Libby Sundby, Girl Scouts Dakota Horizons membership specialist and Femolution contributor, experienced an outraged Click as well. While hanging up publicity posters for a women’s networking club, a young male walked past her and yelled, “Feminism sucks!”

“I was angry,” Sundby said. “I actually felt rage and my body became hot. I thought to myself, ‘Equality sucks? Fair wages suck? Equal opportunity employment sucks?’…It drove me to continue the good fight.”

Apart from outrage, a lot of times, as Jennifer Baumgardner describes in her essay “One is Silver and the Other’s Gold,” the click moment comes in the form of a friend, an ally or a confidant who shares some commonalities and is a person to talk to about feminist views, goals and ideas. Originating in a social friendship, Baumgardner’s relationship with her ally, Amy, eventually led to important conversations about creating feminist culture, which led Baumgardner to assess just exactly what her definition of herself as a feminism entailed.

“Rather than my continuous repetition (and romanticizing) of feminist truths that came before me, I began to look in the mirror and see myself: as important to feminism as the women who had come before me,” she wrote.

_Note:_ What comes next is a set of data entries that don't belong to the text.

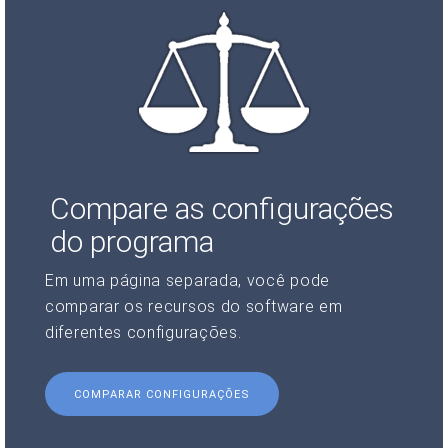
Compare as configurações
do programa
Em uma página separada, você pode
comparar os recursos do software em
diferentes configurações.
COMPARAR CONFIGURAÇÕES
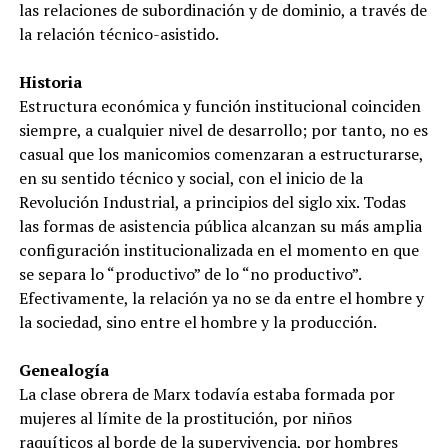
las relaciones de subordinación y de dominio, a través de
la relación técnico-asistido.
Historia
Estructura económica y función institucional coinciden
siempre, a cualquier nivel de desarrollo; por tanto, no es
casual que los manicomios comenzaran a estructurarse,
en su sentido técnico y social, con el inicio de la
Revolución Industrial, a principios del siglo xix. Todas
las formas de asistencia pública alcanzan su más amplia
configuración institucionalizada en el momento en que
se separa lo “productivo” de lo “no productivo”.
Efectivamente, la relación ya no se da entre el hombre y
la sociedad, sino entre el hombre y la producción.
Genealogía
La clase obrera de Marx todavía estaba formada por
mujeres al límite de la prostitución, por niños
raquíticos al borde de la supervivencia, por hombres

Many Click moments also come from the hands of mothers, grandmothers or influential women in early life. Winter Miller, a journalist and playwright, cites her mother as an early and important feminist influence in her essay “I Was Not Aborted and Further Miscellanea.”

Miller describes her mother as “feminist to the core. She believes in equal rights for everyone. She dislikes patriarchy, and she’s ignored it every step of the way, and the woman has never wavered.”

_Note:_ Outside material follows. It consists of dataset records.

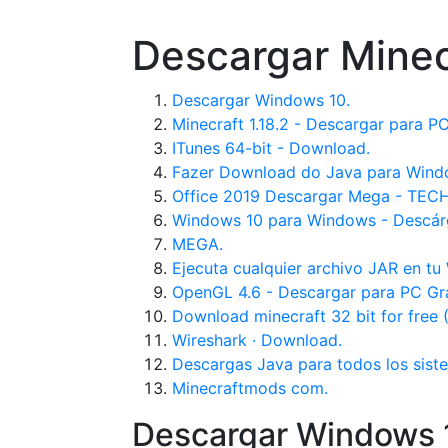
Descargar Minec
Descargar Windows 10.
Minecraft 1.18.2 - Descargar para PC
ITunes 64-bit - Download.
Fazer Download do Java para Wind
Office 2019 Descargar Mega - TEC
Windows 10 para Windows - Descárg
MEGA.
Ejecuta cualquier archivo JAR en tu 
OpenGL 4.6 - Descargar para PC Gra
Download minecraft 32 bit for free
Wireshark · Download.
Descargas Java para todos los sist
Minecraftmods com.
Descargar Windows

No matter the reason for the Click moment, it’s a milestone in feminist self-discovery. Despite the diverse ways we came to feminism, it’s important to note that feminism is not always the easy way or the path of least resistance, but there is unity and power in sisterhood.

Amy Richards, author and cofounder of Third Wave Foundation, comments on this in her essay “Righteous Little Beaver.”

“I wanted the movement to be easier, more popular, and less precarious, but now I see that the struggle is what makes it feminist –- not willingly tolerating what society has said is the rule,” Richards wrote.

“Click” is published by Seal Press and is available at book retailers and online.